After analysis of related factors, seven related variables were obtained. After these seven related variables are normalized by Min-Max, the training set and the test set are randomly selected according to the ratio of 7:3. Then input the training set into the prediction model to be established, and train and adjust the parameters in the model. After a series of training processes, a HFMD epidemic prediction model suitable for solving this problem is obtained. Then input the test set into the HFMD prevalence prediction model for prediction, obtain the prediction result, and compare the result with the expected output to evaluate the HFMD prevalence prediction model.
The structure of the HFMD prediction model based on the machine learning regression algorithm is shown in
Figure 6. It includes six modules: data acquisition and summary, data preprocessing, influencing factor analysis, model learning, epidemic case number prediction, and model evaluation analysis. In the data acquisition and summary module, the meteorological factors and demographic factors data related to the HFMD epidemic are acquired in multiple ways, and the county daily data is summarized as city weekly data; the dirty data is mainly cleaned in the data preprocessing module; in the influencing factor analysis module, univariate, bivariate and multivariate joint analysis of the correlation between influencing factors and the number of popular populations are carried out, and the feature set of relevant HFMD epidemic influencing factors suitable for modeling is selected; in the process of model learning, the machine learning regression model is used to learn to obtain the optimal structure; in the HFMD epidemic case number prediction module, the test set is input into the model; in the model evaluation and analysis module, the learned optimal model is analyzed with different weights on the training set and the test set, and the relevant evaluation index values are obtained to judge the pros and cons of the model.
Figure 7 shows the three-layer structure of the BP neural network used in this article. The number of neurons in each layer is
m,
k, and 1, respectively. The number of hidden layers and the number of neurons in each layer can be dynamically adjusted according to the training effect. However, the number of neurons in the first and last layers is fixed. The training process of BP neural network is realized by error feedback mechanism [
16]. The activation function used is the relu function.
The model training process is:
Establish the network structure according to the actual HFMD prediction problem. There is only one input layer and output layer, which contain the number of neurons as the feature number and 1, respectively.
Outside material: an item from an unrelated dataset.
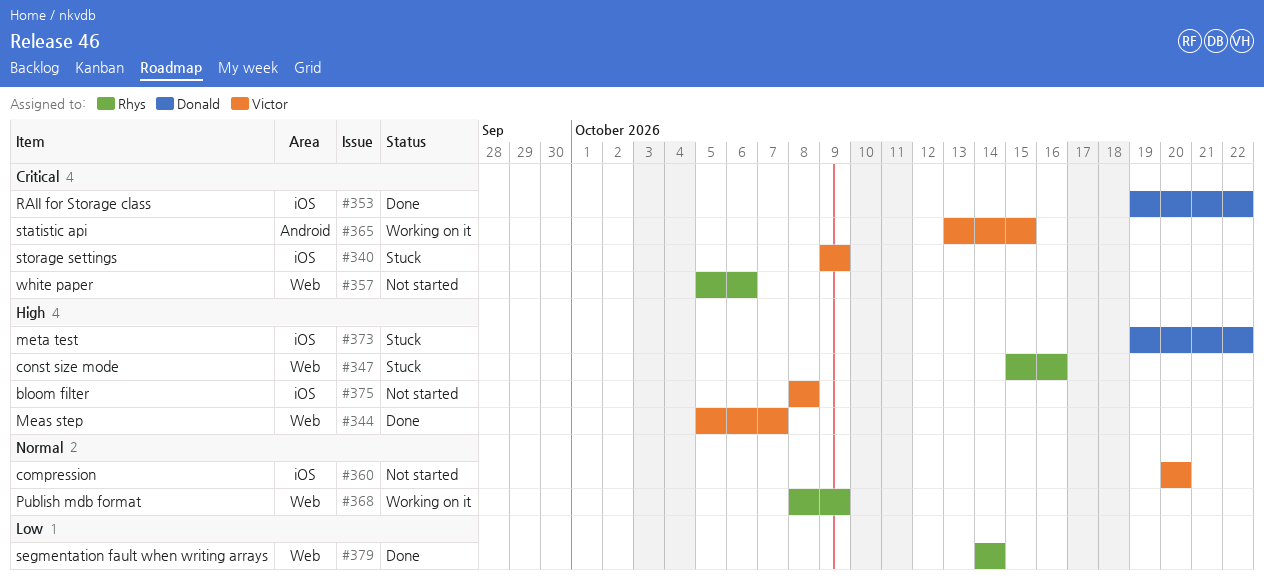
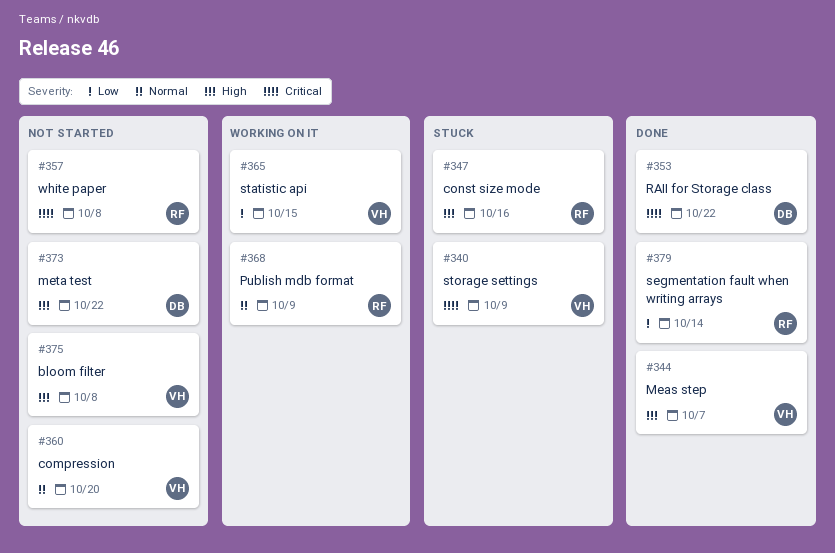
#357, due: Oct 6 -> Oct 8
#365, priority: Critical -> Low
#373, status: Stuck -> Not started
A hidden layer with k neurons is initially set. If the training result is not Ideally, the number of layers and the number of neurons on each layer can be dynamically changed, but not more than three hidden layers;
Initialize the hyperparameters in the network structure, including learning rate, training times, and connection weights. If the training results are not ideal, the hyperparameter values can also be dynamically adjusted;
Start to input training samples into the network, obtain the predicted value of each sample through the forward propagation process, and calculate the overall error between the output predicted value and the expected value;
If the error does not meet the condition or the training does not reach the number of generations, the error is propagated back to the input layer, and the connection weight is updated in the process;
If it is greater than the set number of generations, the training process is ended, the structure of the BP neural network is output, and the test data is evaluated according to relevant indicators;
If the test result does not reach a certain threshold, it is necessary to adjust the relevant hyperparameters or the number of hidden layers or the number of neurons in each hidden layer in the network, and repeat the above training process.